__Task statement__:
For the listing below, output exactly the lines from the line with "Rendered at 1275 by 1650 pixels." up to and including the line with "Document page, 1241x1754 pixels.", and no other lines.

__Information shown__:
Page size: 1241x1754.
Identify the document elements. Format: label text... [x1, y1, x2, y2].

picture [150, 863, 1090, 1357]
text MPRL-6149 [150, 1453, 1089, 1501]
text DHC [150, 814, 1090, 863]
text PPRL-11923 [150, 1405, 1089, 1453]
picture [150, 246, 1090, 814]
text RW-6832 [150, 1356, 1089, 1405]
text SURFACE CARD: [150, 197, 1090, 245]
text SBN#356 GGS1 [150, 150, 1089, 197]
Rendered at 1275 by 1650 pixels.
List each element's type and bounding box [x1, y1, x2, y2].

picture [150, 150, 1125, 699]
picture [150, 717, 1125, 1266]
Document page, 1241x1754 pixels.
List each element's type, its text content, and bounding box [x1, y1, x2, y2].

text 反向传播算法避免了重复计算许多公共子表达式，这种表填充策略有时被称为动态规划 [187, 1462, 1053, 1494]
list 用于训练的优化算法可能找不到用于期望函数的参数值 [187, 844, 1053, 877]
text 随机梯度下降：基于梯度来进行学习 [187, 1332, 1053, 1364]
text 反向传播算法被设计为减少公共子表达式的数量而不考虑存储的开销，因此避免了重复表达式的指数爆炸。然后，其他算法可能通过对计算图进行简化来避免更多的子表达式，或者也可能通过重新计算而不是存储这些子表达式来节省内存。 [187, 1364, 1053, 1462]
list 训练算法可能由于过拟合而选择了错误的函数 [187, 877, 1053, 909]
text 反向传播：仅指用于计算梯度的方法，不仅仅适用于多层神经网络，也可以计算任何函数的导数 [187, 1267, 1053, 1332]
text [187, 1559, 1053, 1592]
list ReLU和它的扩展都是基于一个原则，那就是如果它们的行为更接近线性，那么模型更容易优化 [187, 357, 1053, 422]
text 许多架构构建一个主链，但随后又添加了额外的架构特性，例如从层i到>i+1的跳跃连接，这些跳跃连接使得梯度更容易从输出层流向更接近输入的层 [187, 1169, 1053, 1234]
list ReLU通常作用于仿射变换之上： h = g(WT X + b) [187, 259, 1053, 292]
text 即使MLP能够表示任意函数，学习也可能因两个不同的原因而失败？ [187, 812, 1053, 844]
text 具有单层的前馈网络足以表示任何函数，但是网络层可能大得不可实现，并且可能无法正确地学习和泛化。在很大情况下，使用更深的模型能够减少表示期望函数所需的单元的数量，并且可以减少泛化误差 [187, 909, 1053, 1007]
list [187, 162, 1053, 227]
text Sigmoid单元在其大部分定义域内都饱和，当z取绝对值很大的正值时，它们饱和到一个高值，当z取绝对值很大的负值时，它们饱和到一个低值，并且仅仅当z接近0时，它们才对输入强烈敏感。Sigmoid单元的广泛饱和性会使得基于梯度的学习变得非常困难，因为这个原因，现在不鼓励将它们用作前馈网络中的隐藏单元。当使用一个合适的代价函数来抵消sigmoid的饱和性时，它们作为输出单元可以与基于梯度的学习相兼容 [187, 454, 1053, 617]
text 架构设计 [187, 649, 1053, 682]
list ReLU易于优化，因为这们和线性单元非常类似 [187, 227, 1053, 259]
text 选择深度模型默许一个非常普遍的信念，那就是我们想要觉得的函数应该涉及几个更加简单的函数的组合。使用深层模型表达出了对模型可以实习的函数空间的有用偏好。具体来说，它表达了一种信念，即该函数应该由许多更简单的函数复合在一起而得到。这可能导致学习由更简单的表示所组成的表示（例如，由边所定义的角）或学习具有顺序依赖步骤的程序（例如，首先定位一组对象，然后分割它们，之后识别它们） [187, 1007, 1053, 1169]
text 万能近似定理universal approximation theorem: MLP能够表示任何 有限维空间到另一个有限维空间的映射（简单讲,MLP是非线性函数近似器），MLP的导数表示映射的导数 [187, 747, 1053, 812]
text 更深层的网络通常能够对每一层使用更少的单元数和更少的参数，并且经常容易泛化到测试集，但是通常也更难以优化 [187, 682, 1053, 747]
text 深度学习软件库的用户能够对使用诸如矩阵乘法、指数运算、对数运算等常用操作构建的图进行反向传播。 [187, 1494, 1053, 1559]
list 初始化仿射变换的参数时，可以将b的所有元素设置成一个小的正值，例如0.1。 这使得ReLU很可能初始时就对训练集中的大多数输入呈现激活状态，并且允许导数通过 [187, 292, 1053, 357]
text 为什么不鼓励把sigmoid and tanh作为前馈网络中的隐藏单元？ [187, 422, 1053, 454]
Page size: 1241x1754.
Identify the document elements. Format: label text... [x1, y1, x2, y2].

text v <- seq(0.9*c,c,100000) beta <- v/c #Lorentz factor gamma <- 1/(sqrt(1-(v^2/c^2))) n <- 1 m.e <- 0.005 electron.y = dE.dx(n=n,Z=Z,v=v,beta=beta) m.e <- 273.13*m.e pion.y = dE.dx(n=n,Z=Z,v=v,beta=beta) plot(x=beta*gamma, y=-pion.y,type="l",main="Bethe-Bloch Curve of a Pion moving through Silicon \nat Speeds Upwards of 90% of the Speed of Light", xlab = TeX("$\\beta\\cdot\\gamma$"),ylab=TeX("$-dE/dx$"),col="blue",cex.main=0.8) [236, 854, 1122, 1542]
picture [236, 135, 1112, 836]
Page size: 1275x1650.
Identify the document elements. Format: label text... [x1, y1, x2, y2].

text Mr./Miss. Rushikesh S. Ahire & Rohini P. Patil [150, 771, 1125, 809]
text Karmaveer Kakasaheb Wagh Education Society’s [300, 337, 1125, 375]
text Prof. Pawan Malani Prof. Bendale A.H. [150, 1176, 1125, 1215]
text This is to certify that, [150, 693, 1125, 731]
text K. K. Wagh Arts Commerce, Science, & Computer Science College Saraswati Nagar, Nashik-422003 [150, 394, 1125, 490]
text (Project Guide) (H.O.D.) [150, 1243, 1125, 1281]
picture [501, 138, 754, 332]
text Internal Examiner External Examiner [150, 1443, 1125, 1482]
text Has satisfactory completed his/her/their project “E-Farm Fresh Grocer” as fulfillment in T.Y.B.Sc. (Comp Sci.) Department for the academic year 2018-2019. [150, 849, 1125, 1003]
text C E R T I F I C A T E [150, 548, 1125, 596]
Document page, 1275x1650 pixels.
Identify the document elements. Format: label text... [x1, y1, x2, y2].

__Answer to the problem__:
Rendered at 1275 by 1650 pixels.
List each element's type and bounding box [x1, y1, x2, y2].

picture [150, 150, 1125, 699]
picture [150, 717, 1125, 1266]
Document page, 1241x1754 pixels.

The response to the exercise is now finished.